Le bénéfice net atteint 13,1 milliards de dollars, soit 10,91 milliards d'euros, pour un chiffre d'affaires de 201,1 milliards de dollars, contre 214,5 milliards en 2024.

TotalEnergies s'éloigne encore un peu plus des sommets historiques de 2023 (19,8 milliards d'euros) et 2022 (19 milliards d'euros), lorsque la flambée des prix de l'énergie, nourrie par la reprise post-Covid et l'invasion russe de l'Ukraine, avait dopé ses résultats.

Depuis, la fièvre du pétrole est retombée: en 2025, le baril s'est échangé autour de 66 dollars en moyenne, dans un marché très volatil, chahuté par les tensions au Moyen‑Orient, le durcissement des sanctions contre la Russie, les menaces douanières de Trump et la hausse progressive des quotas de l’Opep+.

Pour compenser la spirale baissière, TotalEnergies a misé sur la hausse des volumes en 2025: +4% d’hydrocarbures et +17% d’électricité.

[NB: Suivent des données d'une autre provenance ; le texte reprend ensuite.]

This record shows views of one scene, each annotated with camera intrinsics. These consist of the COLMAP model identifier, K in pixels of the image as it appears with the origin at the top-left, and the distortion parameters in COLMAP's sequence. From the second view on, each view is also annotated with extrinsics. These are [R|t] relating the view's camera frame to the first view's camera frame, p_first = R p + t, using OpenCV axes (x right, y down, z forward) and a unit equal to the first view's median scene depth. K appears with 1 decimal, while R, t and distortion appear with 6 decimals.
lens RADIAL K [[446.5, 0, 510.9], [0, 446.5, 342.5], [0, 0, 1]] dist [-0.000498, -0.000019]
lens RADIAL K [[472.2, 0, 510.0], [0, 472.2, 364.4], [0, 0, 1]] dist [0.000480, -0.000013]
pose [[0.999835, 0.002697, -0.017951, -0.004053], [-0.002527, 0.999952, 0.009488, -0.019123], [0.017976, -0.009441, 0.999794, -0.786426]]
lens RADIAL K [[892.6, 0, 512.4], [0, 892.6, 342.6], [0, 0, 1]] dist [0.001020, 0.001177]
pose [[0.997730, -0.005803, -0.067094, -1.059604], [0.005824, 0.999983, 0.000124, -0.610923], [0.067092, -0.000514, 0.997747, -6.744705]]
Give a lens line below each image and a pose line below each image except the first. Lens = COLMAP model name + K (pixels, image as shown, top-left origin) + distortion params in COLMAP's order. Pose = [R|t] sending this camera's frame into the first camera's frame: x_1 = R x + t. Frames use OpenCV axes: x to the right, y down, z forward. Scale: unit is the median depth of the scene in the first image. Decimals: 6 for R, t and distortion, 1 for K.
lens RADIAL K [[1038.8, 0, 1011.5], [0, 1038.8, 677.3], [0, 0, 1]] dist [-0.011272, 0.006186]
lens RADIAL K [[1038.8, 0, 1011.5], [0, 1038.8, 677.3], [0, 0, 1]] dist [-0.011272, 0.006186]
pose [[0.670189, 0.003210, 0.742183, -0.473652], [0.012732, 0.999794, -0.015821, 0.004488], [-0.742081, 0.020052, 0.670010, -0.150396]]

Face aux turbulences géopolitiques et économiques, le groupe pétrolier met d'ailleurs en avant sa stratégie basée sur ses deux "piliers", d'un côté les hydrocarbures (gaz et pétrole), de l'autre, l'électricité.

Le titre réagissait positivement à la bourse de Paris, en hausse de 2,00% à 63,76 euros dans un marché en légère hausse de 0,14% vers 15H10 GMT.

Dans le pétrole, le groupe a notamment bénéficié de la mise en service des projets Mero au Brésil et Ballymore aux Etats‑Unis, et dans le gaz, des démarrages de Tyra au Danemark et Fenix en Argentine. Ses ventes de gaz naturel liquéfié ont cru de 10%.

A l'échelle mondiale, le groupe vise 100 TWh de production d'électricité à horizon 2030, dont 70% d'origine renouvelable et 30% issue de centrales à gaz.

- Cap sur les centrales à gaz -

Mardi, le groupe britannique BP a annoncé un effondrement de son bénéfice net de 86%, à 55 millions de dollars, sous l'effet de la baisse des prix du pétrole et d'une lourde dépréciation liée à ses activités dans la transition énergétique.

A l'inverse, la semaine dernière, l'autre géant britannique Shell a publié un bénéfice net en hausse de 11% en 2025 à 17,83 milliards de dollars, malgré la baisse des prix de l'or noir, compensée par le volume des ventes et une diminution de ses coûts.

Comme ses pairs, TotalEnergies prévoit d'augmenter sa production d'hydrocarbures dans les prochaines années.

"TotalEnergies persiste dans une fuite en avant irresponsable, symbolisée par la relance du projet (gazier) Mozambique LNG, véritable bombe climatique aux conséquences humaines et environnementales désastreuses", a réagi Sarah Roussel, chargée de campagne Climat chez Greenpeace France.

Cette année, le groupe prévoit 15 milliards de dollars d'investissements nets, un peu moins que prévu, dont 4 milliards "dans les énergies bas carbone", principalement de l'électricité. Au total, une part de 25% contre un tiers auparavant. "Le rythme qu'on vise, c'est toujours 4 milliards d'investissements" par an dans les énergies "bas carbone", a confirmé le PDG à la presse.

Ces investissements sont dits "bas carbone" même si TotalEnergies y intègre un équivalent annuel de plus d'1 milliard lié à l'acquisition, sous forme d'actions, des centrales à gaz de la holding tchèque EPH, dont l'homme d'affaires Daniel Kretinsky est l'actionnaire majoritaire et le président du conseil d'administration. L'opération qui doit être finalisée cet été fera du milliardaire un des premiers actionnaires de TotalEnergies.

Malgré ses bénéfices en recul et "les incertitudes", TotalEnergies, désormais côtée en continu à Paris et à New York, continuer de chouchouter ses actionnaires: le société a annoncé le versement d'un dividende en hausse de 5,6%, à 3,40 euros par action.